There are some dismaying facts and statistics out there. The one in eight rate of women acquiring Breast Cancer isn’t inevitable, but certain sets of the population are genuinely at risk at some point. We can lower the odds of severe outcomes by early diagnosis and body awareness. Many women are the first diagnosed in their families – my mother was one – but many other women are aware of relatives who have struggled over the years.
My impression is that all varieties of the medical profession are still working to definitely know how and why cancer strikes. We know certain activities heighten the risk of disease. Smoking, heavy drinking, excess weight gain, being a down winder from a nuclear reactor, age, genetics and … ?? Diet?? Lifestyles?? Not to increase your paranoia, but infusion nurses have noticed and told me that they are seeing more and younger patients arriving for chemotherapy treatments.
My Vladimir Putin resurrected in 2016 and added some extra spots scattered across my ribs and other bones. So far, the variety of treatments I have received keeps the fires tamped down and my body reasonably functional. I was surprised that treatments aren’t based on Three strikes and you are out as I had assumed. The attention and publicity over the decades have paid off in a huge array of drugs, treatment plans and the tantalizing prospect of breast cancer along with all the other nasty varieties becoming a chronic disease.
Adding to the mysteries surrounding the disease, there are varying statistics by racial background.

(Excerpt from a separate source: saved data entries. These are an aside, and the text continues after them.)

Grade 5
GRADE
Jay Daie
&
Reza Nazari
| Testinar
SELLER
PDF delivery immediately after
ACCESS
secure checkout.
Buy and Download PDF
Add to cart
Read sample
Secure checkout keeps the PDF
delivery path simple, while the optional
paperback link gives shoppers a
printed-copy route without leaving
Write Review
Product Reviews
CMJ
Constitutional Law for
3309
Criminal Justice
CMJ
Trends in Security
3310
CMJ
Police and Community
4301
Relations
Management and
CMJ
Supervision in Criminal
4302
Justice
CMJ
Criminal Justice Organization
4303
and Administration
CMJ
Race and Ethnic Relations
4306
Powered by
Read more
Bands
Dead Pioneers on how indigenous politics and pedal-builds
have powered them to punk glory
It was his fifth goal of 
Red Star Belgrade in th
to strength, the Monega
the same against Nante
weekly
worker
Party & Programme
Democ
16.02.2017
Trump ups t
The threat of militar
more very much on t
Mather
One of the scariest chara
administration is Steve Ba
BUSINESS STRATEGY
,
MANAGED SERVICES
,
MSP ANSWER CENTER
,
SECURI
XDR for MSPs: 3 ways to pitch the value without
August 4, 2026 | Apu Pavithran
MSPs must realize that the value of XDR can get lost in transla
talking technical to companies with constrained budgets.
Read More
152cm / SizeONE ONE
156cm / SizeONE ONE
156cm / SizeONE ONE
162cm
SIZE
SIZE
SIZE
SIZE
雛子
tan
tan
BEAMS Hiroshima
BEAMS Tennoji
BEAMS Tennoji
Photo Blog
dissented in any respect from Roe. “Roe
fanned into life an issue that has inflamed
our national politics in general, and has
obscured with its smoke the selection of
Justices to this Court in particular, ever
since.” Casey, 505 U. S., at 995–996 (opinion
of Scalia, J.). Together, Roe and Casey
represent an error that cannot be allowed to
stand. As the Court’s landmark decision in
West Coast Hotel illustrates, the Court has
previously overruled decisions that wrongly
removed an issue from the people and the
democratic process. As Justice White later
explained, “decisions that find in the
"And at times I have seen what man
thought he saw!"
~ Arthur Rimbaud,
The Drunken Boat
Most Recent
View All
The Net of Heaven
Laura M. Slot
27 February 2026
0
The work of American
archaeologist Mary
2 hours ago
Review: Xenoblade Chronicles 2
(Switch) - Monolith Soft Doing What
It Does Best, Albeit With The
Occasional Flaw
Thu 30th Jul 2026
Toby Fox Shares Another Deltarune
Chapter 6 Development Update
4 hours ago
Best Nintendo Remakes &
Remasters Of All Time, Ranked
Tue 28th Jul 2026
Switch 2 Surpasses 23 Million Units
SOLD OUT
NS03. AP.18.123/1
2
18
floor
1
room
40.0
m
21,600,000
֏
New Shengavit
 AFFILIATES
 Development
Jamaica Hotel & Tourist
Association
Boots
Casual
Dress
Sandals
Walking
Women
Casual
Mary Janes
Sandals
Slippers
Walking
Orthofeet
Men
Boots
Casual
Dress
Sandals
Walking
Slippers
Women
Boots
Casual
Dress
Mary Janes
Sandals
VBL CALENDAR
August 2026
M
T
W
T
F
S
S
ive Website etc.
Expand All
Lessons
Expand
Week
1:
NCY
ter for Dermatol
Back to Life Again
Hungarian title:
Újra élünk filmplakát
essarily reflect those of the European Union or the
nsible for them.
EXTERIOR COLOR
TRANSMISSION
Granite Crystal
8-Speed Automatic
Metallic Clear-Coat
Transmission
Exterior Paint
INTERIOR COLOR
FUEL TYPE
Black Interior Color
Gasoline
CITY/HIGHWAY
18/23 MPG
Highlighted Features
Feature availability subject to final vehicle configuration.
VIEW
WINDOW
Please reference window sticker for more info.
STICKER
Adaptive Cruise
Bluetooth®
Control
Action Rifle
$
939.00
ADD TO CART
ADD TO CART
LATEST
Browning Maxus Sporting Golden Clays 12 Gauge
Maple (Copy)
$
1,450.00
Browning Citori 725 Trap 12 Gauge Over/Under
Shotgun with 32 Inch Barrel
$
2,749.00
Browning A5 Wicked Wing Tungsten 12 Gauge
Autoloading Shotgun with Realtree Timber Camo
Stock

Diagnosis and treatment are uneven across the nation. Historically, access to studies and medical care has been unequally available across the population. African American women are statistically later to be diagnosed and more susceptible to resistant forms of cancer that really need early diagnosis. After living in the United States for a period of time, both African women and Latino women are reaching statistics similar to the African American experience.
In the last 9 years, the Portland chapter of the Susan G Komen Foundation has worked through the Worship in Pink program to focus on the African American community and to reach out to remind and encourage all populations of women to take proactive steps toward health. Grace Memorial has sponsored the program here over the past 4 to 5 years.
My experience has been one of having many different medicines infused into my veins, working to tamp down the aggression of my tumors. Side effects vary, some challenging others pretty mild. I may never have a normal head of hair again, but then what better excuse for hat shopping? Nurses know how to get you through treatment crises, they really are the best. The unexpected, which always happens has been the warmth, kindness and support of family and friends and neighbors. I feel the caring, I feel the sense of being held up by many. Family with whom I agree about nothing, pray for me. I am so blessed.
Some people have commented that I seem to be rather cheerful about my prospects. The reality for me is that when I was first diagnosed several friends were also treated for other forms of the disease – pancreatic cancer and ovarian cancer. Earlier, a friend had esophageal cancer. These are less common and less publicized maladies, and my friends had more difficult, challenging treatments leading to speedy deaths.
I cannot complain. I have lived well and have a good shot at making it to my goal — to vote in the 2020 election. Everyone needs goals!